I have some small programs that I wrote in high school on an old TRS-80
model II that will still run, and they are written in BASIC! High level
languages are the ones that give the most problems, stay with the lower
level and they will run forever!

BTW, I graduated in 1983!


--
Steve Hall
Commander - Lt. Col. Wm. M. Luffman Camp #938 SCV - Chatsworth, GA
Moderator - Georgia Division Sons of Confederate Veterans E-mail groups

"Gary Coffman" wrote in message
...
On 25 May 2003 18:02:02 -0700, (Lennie the

Lurker) wrote:
The HSS tool I grind for my new Speedway will work just as well in my
1920's Hjorth, my 1900 Blount, or my 1880's Barnes. Twenty year old
software will only run in twenty year old computers, if you can find
one that still works.


Software I wrote 20 years ago still runs today on the latest computers.
It's called high level language programming.

Gary




Alaric B Snell August 17th 03 09:29 PM

Free Hendey Lathe
 
Steve Hall wrote:
I have some small programs that I wrote in high school on an old TRS-80
model II that will still run, and they are written in BASIC! High level
languages are the ones that give the most problems, stay with the lower
level and they will run forever!

▶ Raw data:

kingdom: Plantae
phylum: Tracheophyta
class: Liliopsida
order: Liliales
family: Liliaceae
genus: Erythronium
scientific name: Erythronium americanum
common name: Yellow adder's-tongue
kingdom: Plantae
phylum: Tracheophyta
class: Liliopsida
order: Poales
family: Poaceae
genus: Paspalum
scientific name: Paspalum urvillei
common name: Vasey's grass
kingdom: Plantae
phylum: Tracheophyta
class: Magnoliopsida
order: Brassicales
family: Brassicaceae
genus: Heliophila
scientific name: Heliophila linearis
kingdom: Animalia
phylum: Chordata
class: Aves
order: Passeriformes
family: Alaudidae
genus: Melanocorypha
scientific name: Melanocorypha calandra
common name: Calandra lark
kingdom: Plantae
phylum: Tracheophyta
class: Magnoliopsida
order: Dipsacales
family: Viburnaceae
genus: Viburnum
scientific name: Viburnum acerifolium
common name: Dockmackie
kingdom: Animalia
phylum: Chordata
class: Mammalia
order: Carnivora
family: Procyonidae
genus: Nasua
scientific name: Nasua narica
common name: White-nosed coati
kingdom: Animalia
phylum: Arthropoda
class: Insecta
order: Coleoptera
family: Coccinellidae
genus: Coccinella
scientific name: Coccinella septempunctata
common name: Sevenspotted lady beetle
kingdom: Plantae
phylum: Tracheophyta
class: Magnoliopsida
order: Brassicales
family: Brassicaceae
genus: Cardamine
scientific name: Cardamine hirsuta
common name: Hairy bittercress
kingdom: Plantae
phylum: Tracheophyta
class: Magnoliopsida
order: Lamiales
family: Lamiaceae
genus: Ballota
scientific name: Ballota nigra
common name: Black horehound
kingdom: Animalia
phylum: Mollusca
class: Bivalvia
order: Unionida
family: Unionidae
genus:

▶ What to work on:
Decide whether each statement below agrees with the forum thread on old software. For each, answer yes or no and quote the words from the thread that decide it.
1. Steve Hall graduated in 1983.
2. Gary says that software he wrote 20 years ago no longer runs on the latest computers.
3. Steve Hall says that high-level languages give the fewest problems.

▶ Answer in full:
1. Yes: "BTW, I graduated in 1983!"
2. No: "Software I wrote 20 years ago still runs today on the latest computers."
3. No: "High level languages are the ones that give the most problems"